[Dataset entries]
## START
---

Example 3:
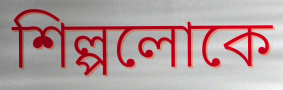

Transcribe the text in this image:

শিল্পলোকে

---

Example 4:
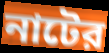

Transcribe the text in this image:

নাটের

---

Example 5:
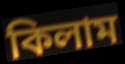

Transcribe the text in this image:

কিলাম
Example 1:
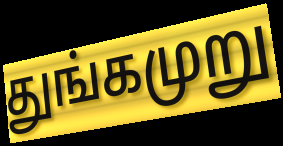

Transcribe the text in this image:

துங்கமுறு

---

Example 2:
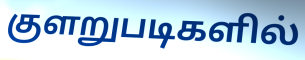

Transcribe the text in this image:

குளறுபடிகளில்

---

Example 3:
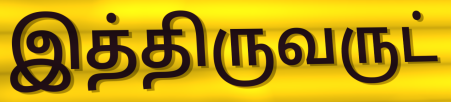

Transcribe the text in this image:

இத்திருவருட்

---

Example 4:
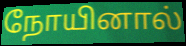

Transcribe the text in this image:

நோயினால்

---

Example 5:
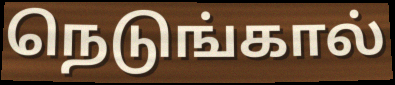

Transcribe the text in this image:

நெடுங்கால்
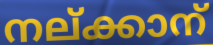
നല്ക്കാന്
## END
• Exercise brief: Print the lines above word for word, from the first one through the one holding "குளறுபடிகளில்", inclusive, and leave the pictures out.

• Output of the task:
---

Example 3:

Transcribe the text in this image:

শিল্পলোকে

---

Example 4:

Transcribe the text in this image:

নাটের

---

Example 5:

Transcribe the text in this image:

কিলাম
Example 1:

Transcribe the text in this image:

துங்கமுறு

---

Example 2:

Transcribe the text in this image:

குளறுபடிகளில்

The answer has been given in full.